Up and down the UK, scores of households eagerly await the emergence from hibernation of the Power Tool. In sheds, garages and under-stairs cupboards, electric drills, jigsaws and sanders awake from months of dormancy. The patient observer might even catch sight of the lesser-spotted Router (so named because it is not seen that often, belonging to the genus impulse-buy. It is distantly related to the electric sandwich-maker, corn-on-the-cob skewers and the fondue set).

The reason for the excitement is the annual DIY ritual. This is a process whereby perfectly good houses are knocked about - walls taken out, walls put in, last year’s bathroom replaced by this year’s – in order to empty the shelves of DIY super-stores.

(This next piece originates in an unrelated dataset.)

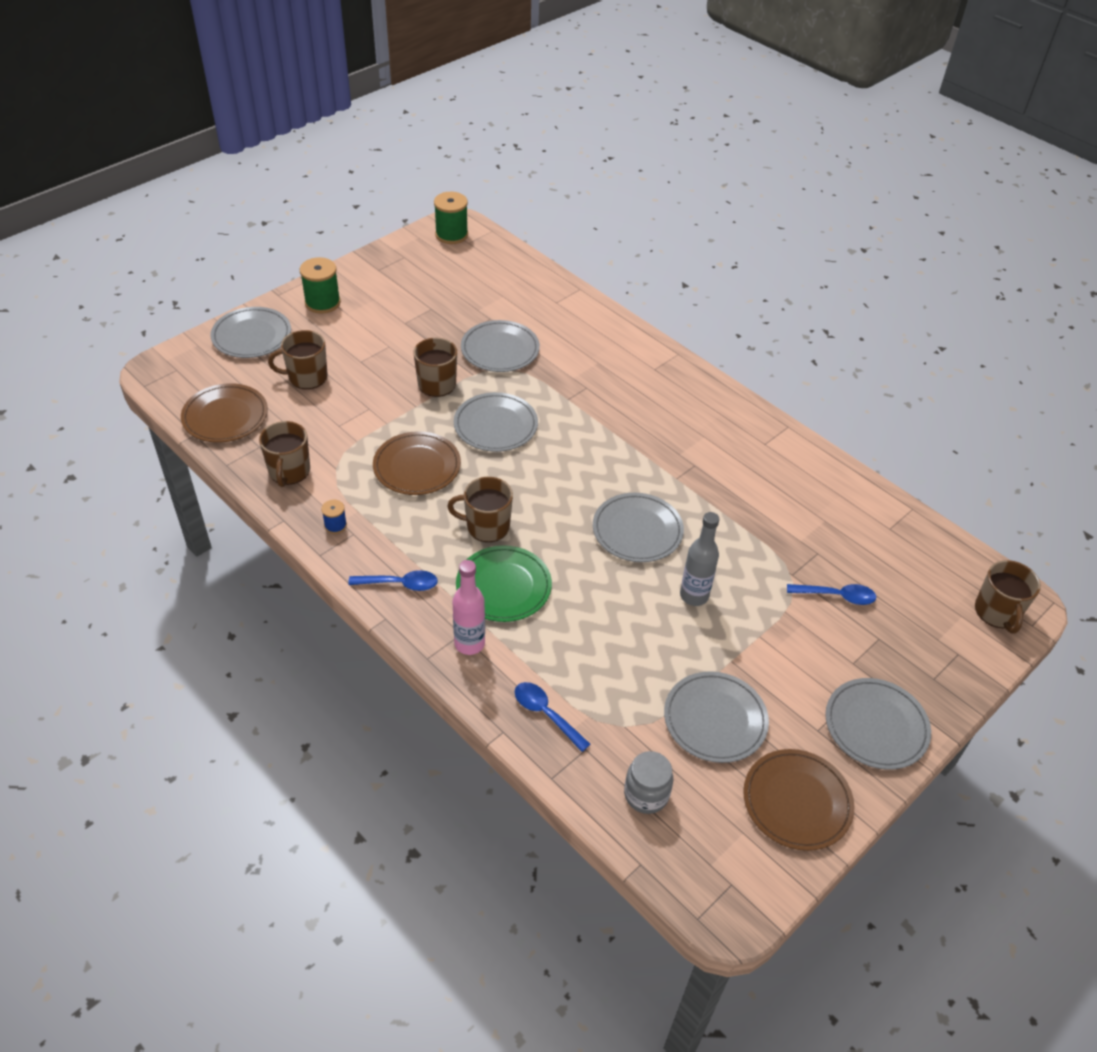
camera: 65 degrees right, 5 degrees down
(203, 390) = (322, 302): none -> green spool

This event used to take place around Easter; it was as timeless and predictable as the Black Stork crossing the Bosphorus or the Snow Goose on its way North for the summer. But of late, perhaps due to perturbations in our weather systems from Climate Change, the need to take apart and reassemble seems spread across the entire calendar.

This need – and it is a need – is deep-seated within the human psyche. It is no coincidence that many power tools look like weapons – indeed in the wrong hands they can become weapons of mass destruction. We wear them slung round our waists in tool holsters. The more reckless of the breed has set him/herself free from the umbilical of the power lead and gone cordless.

Anniemay and I are not immune from all this; we have poured excitedly over paint cards, sanitary-ware catalogues and recharged our electric drill batteries in anticipation of the en-suite makeover.

This isolating valve signifies that our shower room has ceased to be. It is now an empty room full of capped-off pipe work. Devoid of meaning, it sits waiting patiently for reconnection to the hot and cold water systems, thereby restoring the cosmic balance and enabling us once more to become cleansed.